Рубцы на груди шута уже походили на старые стершиеся шрамы, Маркус уверял, что через несколько дней от них и следов не останется, исчез синяк на горле. У самого Маркуса зажила рана от меча. Посмотрев на Лену, он поручил шуту «снять швы», и тот ловко выдергал нитки – Лена бы не отважилась, хотя Проводник даже не морщился. Щетина на их лицах превратилась в короткие бородки, которые не шли ни тому, ни другому. Шута борода старила, Маркуса превращала в опереточного разбойника. Мылись за эти дни они только раз, и то без особенного удовольствия – слишком холодной была вода. Зато шут нашел мыльный корень и Лена наконец-то смогла вымыть голову, едва не отморозив уши и мозги в этой воде. Что удивительно, ее непослушные волосы улеглись сами по себе лучше, чем после посещения дорогой парихмахерской. Потом они щелкали зубами у костра, пока Маркус жарил мелкую рыбешку, которую буквально начерпал в той же речке собственной рубашкой, а потом ели ее прямо с костями, и было безумно вкусно. Вообще, пропитание мужчины находили без труда («Не зима же», – повторял Маркус): то шут выкапывал плоды, смутно напоминавшие огородный топинамбур, только крупнее, вкуснее и сытнее, то Маркус сбивал камнем здоровенную птицу с жестким и горьковатым мясом, раз даже Лена внесла свой вклад, заметив в лощине россыпь крупных грибов, и эти грибы они ели два дня. Лена удивлялась самой себе. Она никогда не тяготела к романтике походов, предпочитала теплую квартиру холодной палатке, но нынешняя жизнь ее почему-то не раздражала, хотя ночами и правда было холодно, спали они, тесно прижимаясь друг к другу, по очереди поддерживая огонь в костре. По очереди – но только мужчины. Никогда и никто так не заботился о Лене. Она уставала идти – тут же сильные руки взгромождали ее на лошадь, она замерзала – тут же чужая куртка укутывала ее плечи. Маркус отыскивал для нее ягоды, шут не поленился влезть на дерево, чтобы нагло разорить птичье гнездо и накормить ее печеными яйцами – на всех не хватало, и они с Маркусом грызли совершенно несъедобные, по мнению Лены, дикие тыквы.

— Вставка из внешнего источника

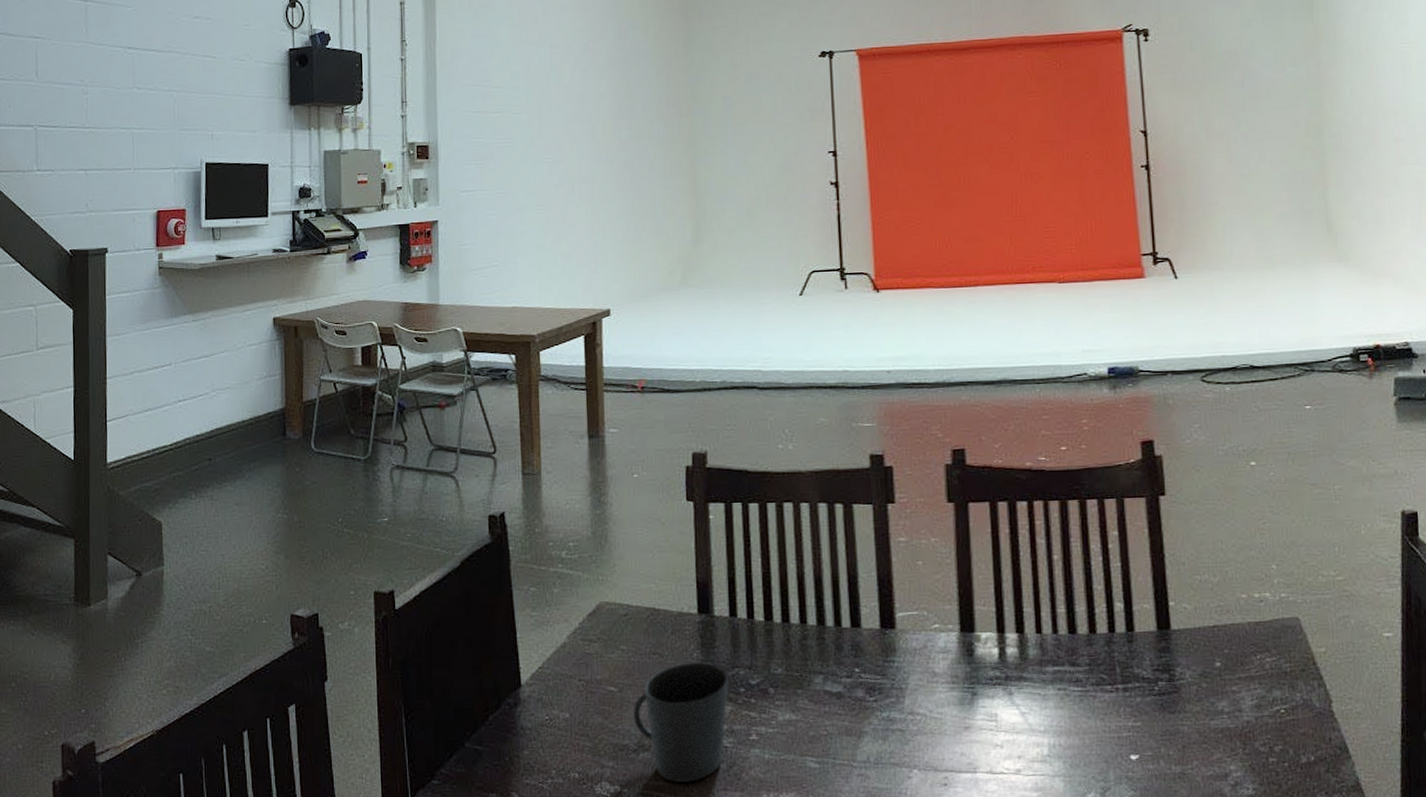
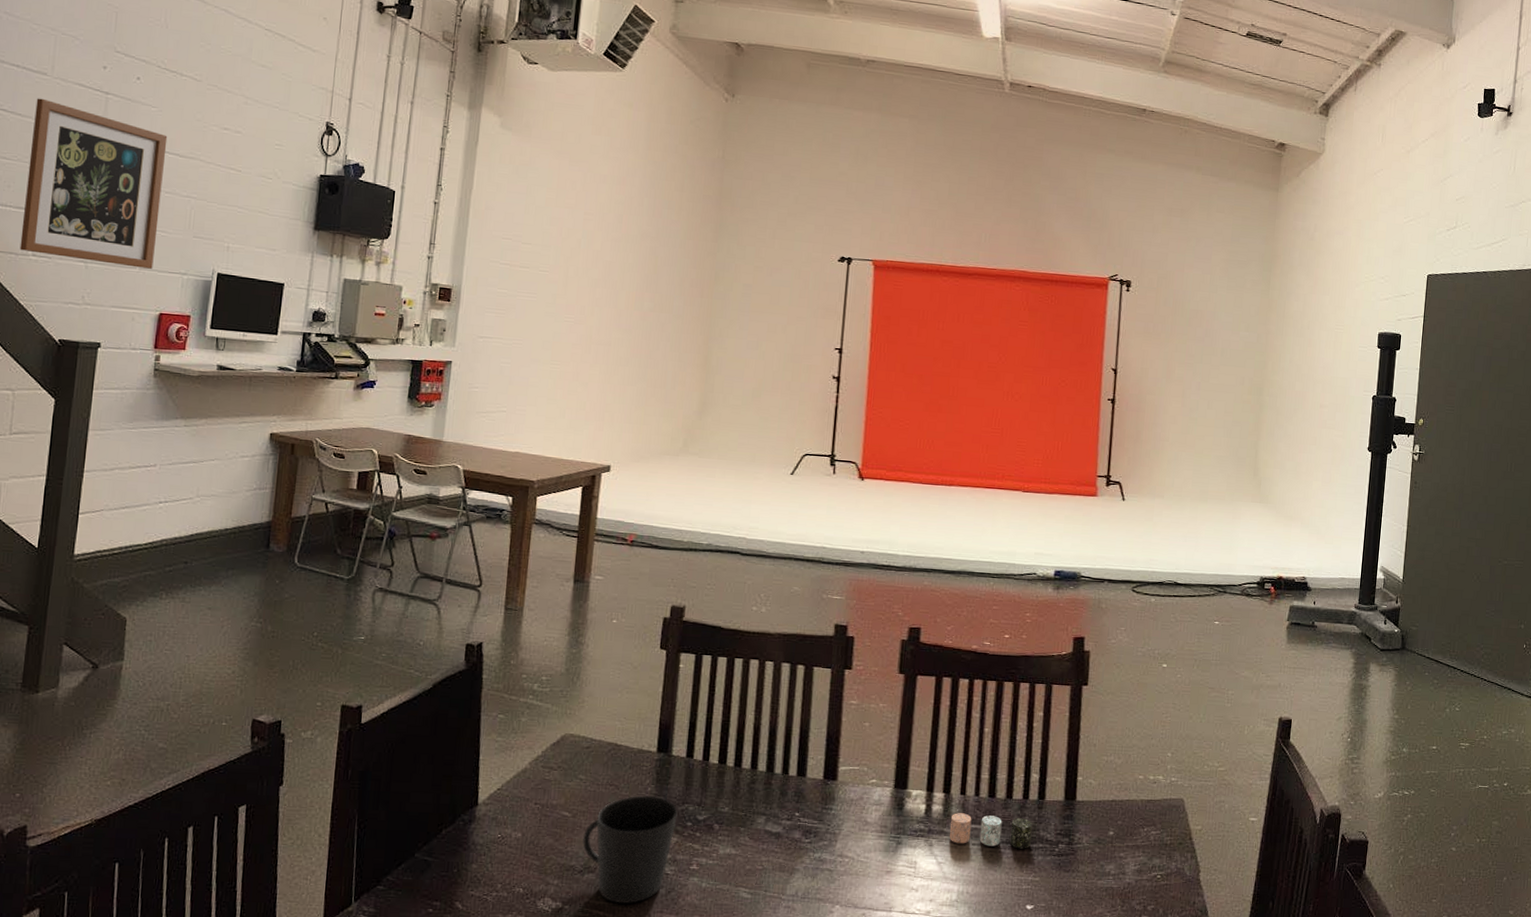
wall art: none [24,15,146,169] -> present [19,98,168,269]
candle: none [1028,654,1125,691] -> present [949,813,1033,849]

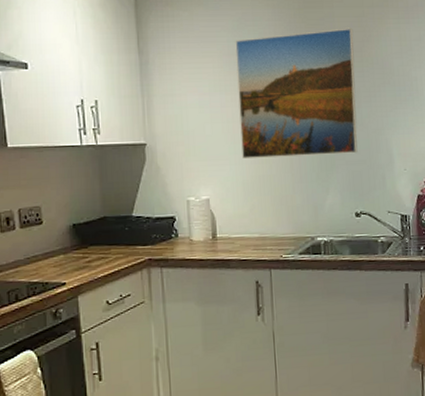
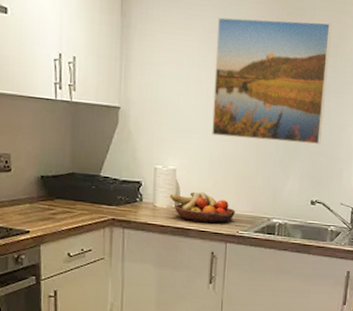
fruit bowl: none [206,219,276,252] -> present [170,191,235,224]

Наконец Проводник остановился, почесал затылок и посмотрел вверх.
– Все. Нам через перевал, лошади там не пройдут.
– А я пройду? – усомнилась Лена.
– Тебя я в случае чего на спине донесу, а вот лошадь – вряд ли, – пошутил Маркус. – Тропа широкая, но крутая, не стоит мучить животных. Не переживай, они не пропадут, рано или поздно к жилью выйдут, а еды для них тут полно.

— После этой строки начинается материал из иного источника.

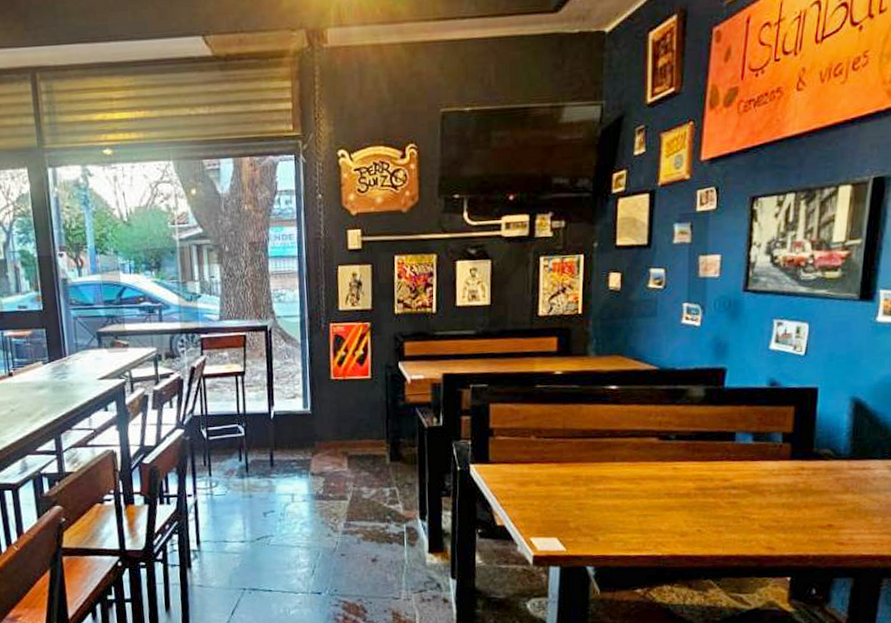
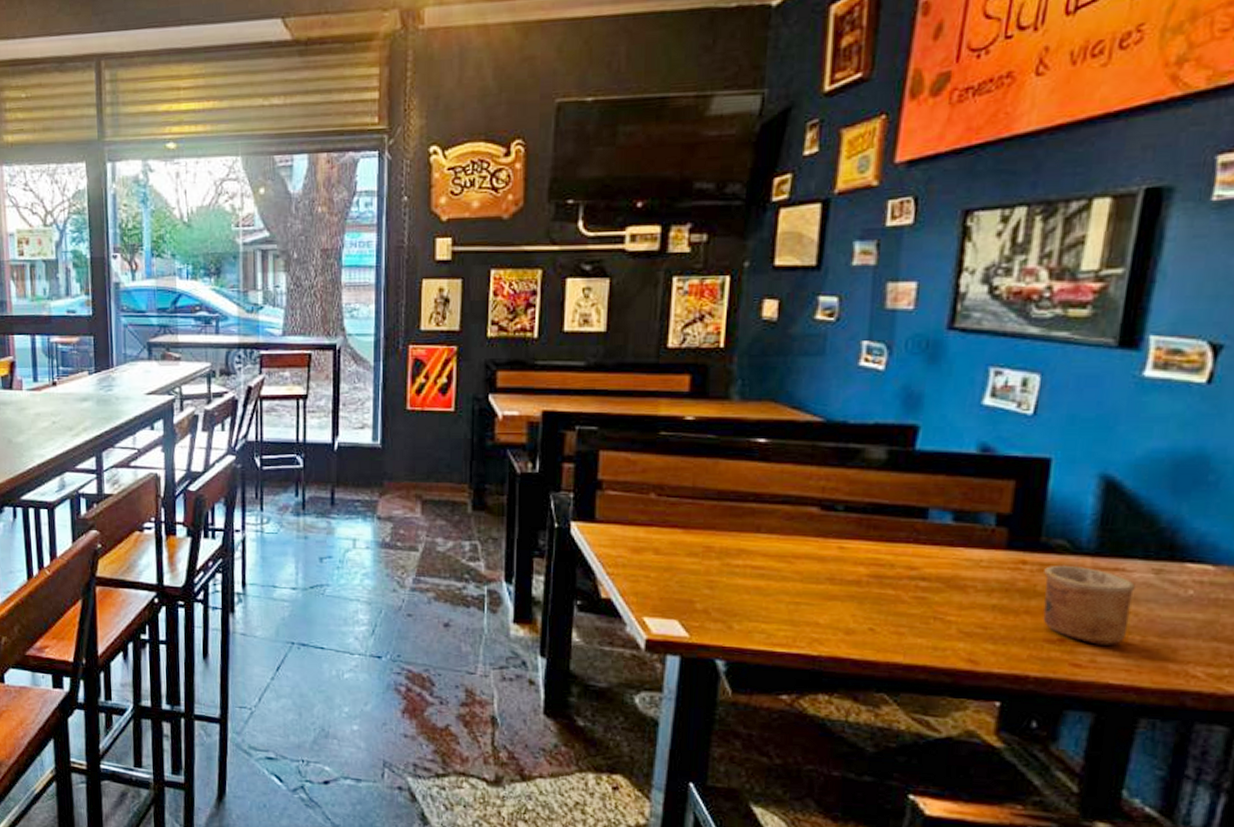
cup: none [816,468,877,527] -> present [1043,565,1135,645]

Тропа не была крутой. Она была просто вертикальной. Маркус делал пару шагов, вставал потверже и тянул Лену за руку, а шут подталкивал снизу, потом взбирался сам – и так целый день. Лена уже была готова лечь на землю и отказаться идти дальше, но Маркус сам объявил привал, обнаружив пригодную для ночлега пещеру. Шут натаскал веток для постели, Маркус – дров для костра, а Лена сидела на узле из одеяла колода колодой и тупо наблюдала за их манипуляциями. Потом Маркус отправился на поиски ужина, велев шуту оставаться с Леной. Шут ловко добыл огонь тем же первобытным способом, развел небольшой костер, и воздух в пещере быстро нагрелся. Маркус вернулся не позже чем через полчаса, таща на спине крупного волосатого поросенка. То есть, наверное, кабанчика. Шут заметно оживился. У них не было никакого оружия, но они соорудили себе первобытные каменные ножи еще на одной из первых горных стоянок и теперь весьма ловко разделали тушу. Лена уже почти без эмоций наблюдала за превращением кабанчика в свинину и не оплакивала судьбу бедного животного. Жизнь на природе удивительным образом способствует возрождению примитивных рефлексов и стиранию всякого антропогенного воздействия. Кабан не элемент красной книги, а еда, убит не ради охотничьего азарта, а чтобы не умереть с голоду.